:: DO THIS ::
Recast the listing below as a JSON list of strings with one string per line and no blank lines. Leave the pictures out of the answer.

:: DATA LINES ::
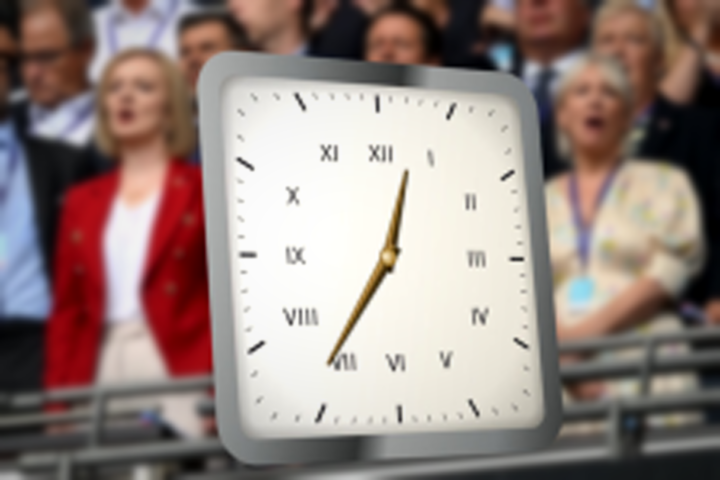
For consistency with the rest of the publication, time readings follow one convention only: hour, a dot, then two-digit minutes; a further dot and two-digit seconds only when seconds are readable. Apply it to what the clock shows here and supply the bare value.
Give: 12.36
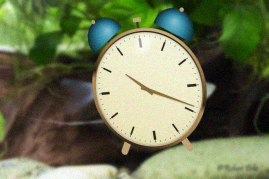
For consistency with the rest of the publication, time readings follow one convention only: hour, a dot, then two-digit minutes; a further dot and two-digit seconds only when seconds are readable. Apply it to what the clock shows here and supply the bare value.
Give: 10.19
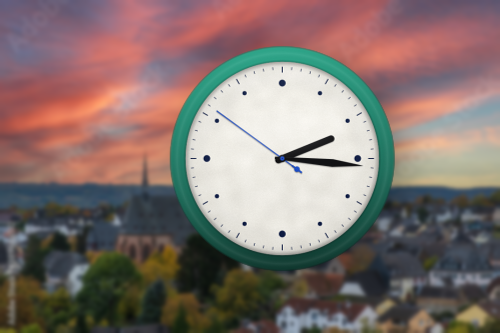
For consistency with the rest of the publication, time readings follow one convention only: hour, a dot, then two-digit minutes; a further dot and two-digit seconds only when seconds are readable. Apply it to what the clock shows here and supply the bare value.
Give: 2.15.51
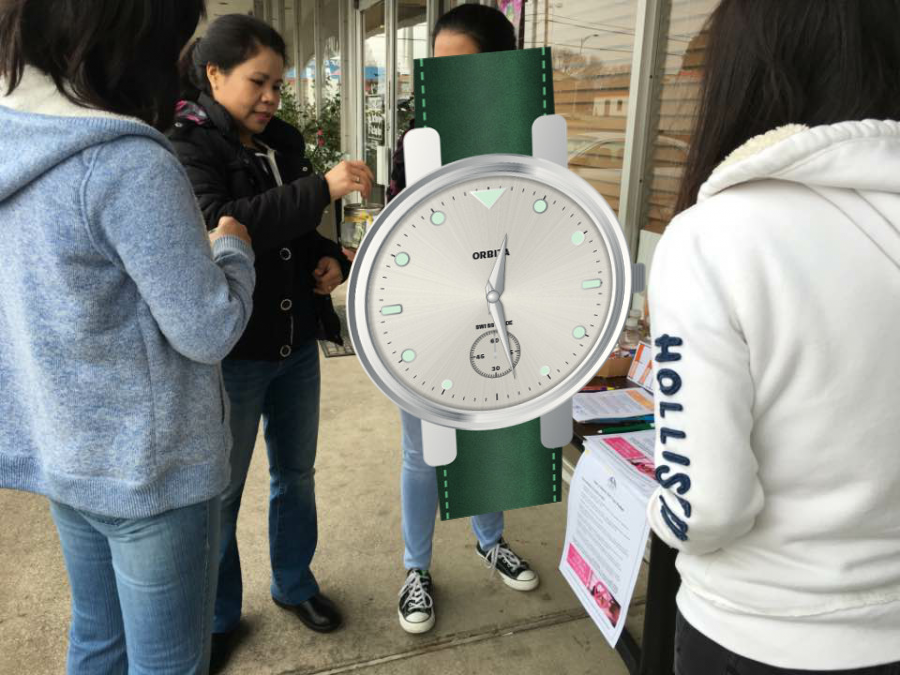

:: COMPLETE ANSWER ::
[
  "For consistency with the rest of the publication, time readings follow one convention only: hour, a dot, then two-digit minutes; a further dot and two-digit seconds only when seconds are readable. Apply it to what the clock shows here and supply the bare value.",
  "Give: 12.36",
  "For consistency with the rest of the publication, time readings follow one convention only: hour, a dot, then two-digit minutes; a further dot and two-digit seconds only when seconds are readable. Apply it to what the clock shows here and supply the bare value.",
  "Give: 10.19",
  "For consistency with the rest of the publication, time readings follow one convention only: hour, a dot, then two-digit minutes; a further dot and two-digit seconds only when seconds are readable. Apply it to what the clock shows here and supply the bare value.",
  "Give: 2.15.51"
]